Azis terdiam. Kompos. Itu yang BCL maksud. Dulu ia memang sering membuat kompos dari sisa-sisa organik di kebunnya. Tapi entah sejak kapan, ia mulai lupa.
Ia menatap tanah di sekelilingnya. Kering, keras, tandus. BCL benar.
"Aku mengerti," kata Azis akhirnya. "Aku akan mulai lagi dari tanah."
BCL tak menjawab, hanya ada suara angin yang semakin melemah.
Azis menatap kebunnya dengan cara yang berbeda kali ini. Ia tidak lagi melihat pohon-pohon yang kelelahan, tetapi lahan yang masih bisa diselamatkan.
Ia mengencangkan ikat kepalanya. Ia akan bekerja. Ia akan menyuburkan tanahnya kembali.
Dan kali ini, ia tidak akan mengandalkan pupuk pabrik semata.
Azis duduk di atas batang kayu lapuk di tepi kebunnya, menatap tanah yang mulai ia garap. Beberapa hari terakhir, ia mengumpulkan daun-daun kering, ranting bekas pangkasan, dan sisa kulit kakao untuk dijadikan kompos. Ia juga mulai mencari kotoran ternak dari peternakan tetangga.

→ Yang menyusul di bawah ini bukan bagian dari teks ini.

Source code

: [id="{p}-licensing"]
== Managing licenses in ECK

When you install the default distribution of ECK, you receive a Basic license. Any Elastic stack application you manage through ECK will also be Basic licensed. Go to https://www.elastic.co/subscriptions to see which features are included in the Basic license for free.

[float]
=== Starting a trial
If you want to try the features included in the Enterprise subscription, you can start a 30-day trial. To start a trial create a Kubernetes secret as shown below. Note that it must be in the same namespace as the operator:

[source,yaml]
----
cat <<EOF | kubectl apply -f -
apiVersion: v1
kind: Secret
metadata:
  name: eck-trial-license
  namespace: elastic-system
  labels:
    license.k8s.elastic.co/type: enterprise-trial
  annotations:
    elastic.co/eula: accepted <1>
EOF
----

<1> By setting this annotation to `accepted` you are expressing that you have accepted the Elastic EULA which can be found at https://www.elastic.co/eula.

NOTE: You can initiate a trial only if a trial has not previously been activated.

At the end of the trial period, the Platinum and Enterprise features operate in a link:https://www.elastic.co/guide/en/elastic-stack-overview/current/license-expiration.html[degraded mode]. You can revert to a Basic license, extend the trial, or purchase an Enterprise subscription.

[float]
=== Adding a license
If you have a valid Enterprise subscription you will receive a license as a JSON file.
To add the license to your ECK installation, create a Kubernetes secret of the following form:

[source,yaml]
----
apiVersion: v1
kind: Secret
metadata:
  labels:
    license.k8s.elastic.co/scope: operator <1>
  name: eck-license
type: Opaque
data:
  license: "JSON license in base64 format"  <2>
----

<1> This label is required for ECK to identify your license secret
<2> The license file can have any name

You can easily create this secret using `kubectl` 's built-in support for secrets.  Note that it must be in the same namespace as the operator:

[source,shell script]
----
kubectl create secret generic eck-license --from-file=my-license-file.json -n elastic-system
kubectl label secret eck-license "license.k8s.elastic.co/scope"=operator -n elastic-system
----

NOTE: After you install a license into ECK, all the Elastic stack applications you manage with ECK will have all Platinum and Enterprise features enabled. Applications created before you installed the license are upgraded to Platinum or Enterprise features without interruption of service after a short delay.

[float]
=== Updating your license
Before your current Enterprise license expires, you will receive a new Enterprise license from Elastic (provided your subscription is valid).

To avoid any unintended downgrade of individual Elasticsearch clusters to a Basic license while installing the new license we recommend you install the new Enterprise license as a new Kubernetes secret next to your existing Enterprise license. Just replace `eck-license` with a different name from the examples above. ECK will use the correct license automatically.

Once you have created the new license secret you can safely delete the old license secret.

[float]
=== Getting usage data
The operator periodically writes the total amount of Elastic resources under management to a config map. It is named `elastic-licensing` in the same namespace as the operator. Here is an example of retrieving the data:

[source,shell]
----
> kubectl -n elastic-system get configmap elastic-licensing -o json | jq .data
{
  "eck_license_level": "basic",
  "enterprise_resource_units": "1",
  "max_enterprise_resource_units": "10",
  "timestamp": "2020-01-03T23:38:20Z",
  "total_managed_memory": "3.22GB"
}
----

Di dalam dadanya, harapan tumbuh kembali. Jika ia bisa memperbaiki tanahnya, mungkin BCL dan pohon-pohon lain akan kembali berbuah lebat.
Sore itu, ia mengayunkan cangkul dengan penuh semangat, menggemburkan tanah di sekitar akar pohon kakao. Tangan dan kakinya berlumur tanah, keringat membasahi punggungnya. Tapi, untuk pertama kalinya dalam beberapa tahun, ia merasa seperti petani yang sesungguhnya.
Ketika ia selesai, ia bersandar di batang BCL, mengusap dahannya. "Aku sudah mulai, BCL. Aku janji akan lebih rajin lagi."